杜沛自然也不會上趕着回家惹人嫌,到了寒假更是參加了一年一度的奧數競賽,這次如果拿到名次,可以保送一所南方的名校。
同升初中的時候一樣,他也有更好或是更近的選擇,但恐怕不會如了池文遠的意。
競賽結束杜沛打電話回去,彙報了自己的名次和未來的去向,電話裏池文遠像是非常寬慰,誇獎他長大了,懂事了。
杜沛只想着,這下就能回家了吧?
家中仍是完全沒有變化,只是圓圓已經長成一條大狗了,因為是土狗,說大也不大,黃灰黃灰的,四條小短腿,胖胖的一團,杜沛一回家他就追着他腳邊不放。

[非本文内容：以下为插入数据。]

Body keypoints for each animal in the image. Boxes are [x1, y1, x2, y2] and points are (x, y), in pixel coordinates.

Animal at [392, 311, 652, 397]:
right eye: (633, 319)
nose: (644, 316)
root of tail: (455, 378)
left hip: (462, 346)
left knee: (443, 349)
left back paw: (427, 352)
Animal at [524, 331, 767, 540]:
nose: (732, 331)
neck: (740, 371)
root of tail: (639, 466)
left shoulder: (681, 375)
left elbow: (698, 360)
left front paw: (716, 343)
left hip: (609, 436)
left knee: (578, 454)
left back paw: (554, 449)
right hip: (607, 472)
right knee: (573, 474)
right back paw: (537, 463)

“正好你回來了,去遛遛狗吧。”池文遠頭都沒擡,就在廚房忙活。
杜沛瞟了一眼,他在包餃子呢。
重新穿好外套,拴上狗,又出了門。
外邊的風非常冷冽,讓杜沛焦躁的心火又平息了下來,他搓了搓臉,帶圓圓往出走。
圓圓不知是怕冷還是懶得,走了兩步就不走了,原地一蹲,撒完了挪了兩步,接着拉。
杜沛撿了屎扔掉,又回來掀開他尾巴瞅瞅,不是公的嗎?難道被池文遠割了?
解決完問題,圓圓又拉着他往回走。
回到家以後,餃子已經下了鍋,池文遠讓他去洗手,自己看着鍋,不斷往鍋裏添水。
杜沛想從後面抱住他,以前他在他看來是那麽高大的一個人,可現在不一樣了,他已用雙手度量過他,正能契合他的懷抱。
餃子盛上桌,有兩種餡兒的,韭菜雞蛋和豬肉大蔥,醋汁兒裏泡着包好的蒜,杜沛回家以後第一次張口說話:“你能碰蒜嗎?”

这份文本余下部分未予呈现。